金魚の薬の使い方のリンクも掲載されています。
水換えは全体量の半分ほど行いましょう。
新しい水を入れるときは、水の水量に応じた塩と、薬液を投入し、よく混ぜてから入れるようにしましょう。
そのまま、塩浴と薬浴を続けましょう。
7日目には、多くの病気の症状がストップしているはずです。
まだ病気の症状が続いている場合、STEP4-5をもう1週間繰り返しましょう。
症状がストップしている場合は、「真水」での水換えに切り替えましょう。
終了する場合、週に2回、半分ずつ水換えをしていきます。
2週間ほどでトリートメントタンクの水質は真水に近づくため、金魚をもといた水槽に戻してあげましょう。
金魚の薬浴を実施する上で、「金魚の薬の量り方や使い方」をきちんとマスターする必要があります。
今日から使える実践的な方法をまとめています。ぜひ参考にしてください。
塩浴に使用する塩は、基本的になんでもいいのですが、オススメは岩塩です。
理由としては、岩塩は結晶が大きいため、水槽に投入した際ゆっくりと溶けます。
前述したように、あまり溶けやすすぎると急激に浸透圧が変化してしまうため、金魚の負担になりかねません。
岩塩だけでなく、金魚専用の塩も販売されているので、それを利用するのもオススメします。
岩塩や市販の金魚専用の塩の利用に慣れてきたら、よくスーパーで見かける「食塩」と記載されているものでも十分対応できます。
市販の食塩を利用する場合は、岩塩に比べてやや溶けやすすぎるため、利用する際は何回かに分けて投入するようにしましょう。

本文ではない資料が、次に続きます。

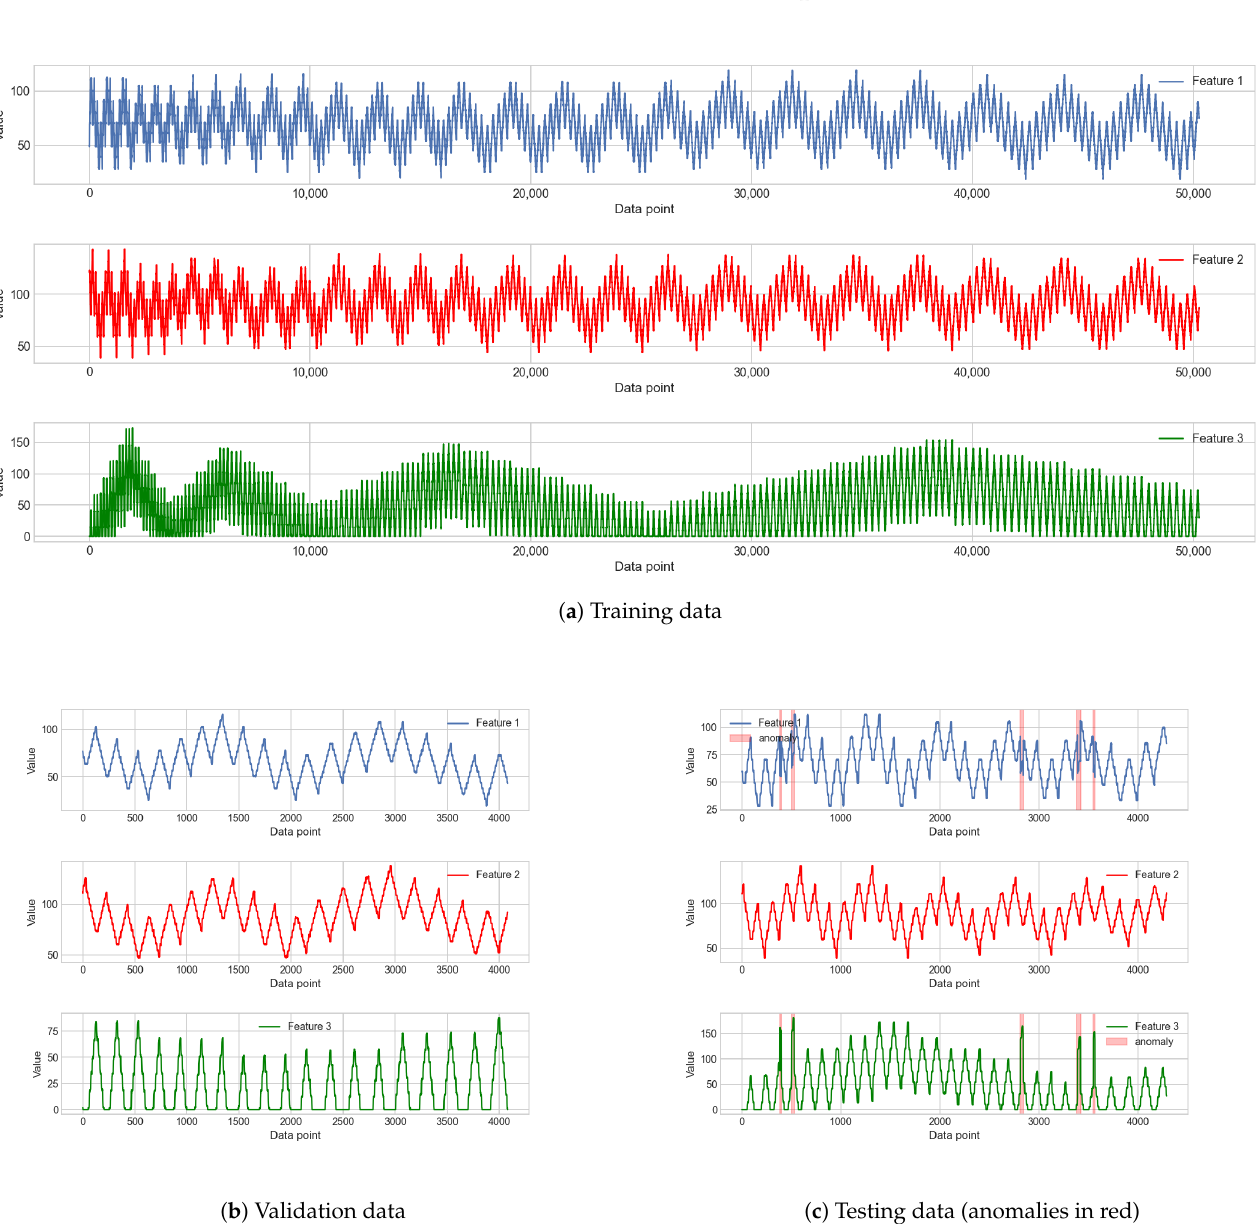
Figure 4. Visualisation of the drone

注意点として、にがりが含まれている塩は金魚にとって有害ですので、絶対に使用しないようにしましょう。
非常に便利で万能な塩浴ですが、注意点もいくつかあります。
- 塩を溶かすときはかき混ぜない
- 長期間塩浴を行いすぎない
- 水質の悪化に注意
- にがりの入った塩は使わない
①塩を溶かすときはかき混ぜない
塩浴を始める際、1番初めは塩を金魚がいる水槽に直接投入します。
この時、塩は入れたまま、ゆっくりと自然に溶かしてください。
決して水をかき混ぜて溶かすようなことはしないでください。
特に岩塩だと、金魚が塩を食べてしまうこともありますが、全く問題ありません。
塩浴をしはじめのタイミングでは、金魚を塩水に慣らす必要があります。
急激な塩分濃度の上昇はかえって金魚にダメージを与えます。
塩を入れたら、ゆっくりそのまま、溶けるまで放置しましょう。
②長期間塩浴を行いすぎない
塩浴を行うことで、金魚の負担は軽くなり、体調不良や病気の改善にも効果が非常に高いです。
ですが、あまりに長期間にわたって塩浴を行うと、金魚自身の浸透圧の調節機能が弱くなるだけでなく、体表をおおう粘液の分泌も少なくなってしまうことがわかっています。
粘膜の分泌が少なくなると、感染症にかかりやすくなることもあり、金魚にとってデメリットの方が多くなってしまいます。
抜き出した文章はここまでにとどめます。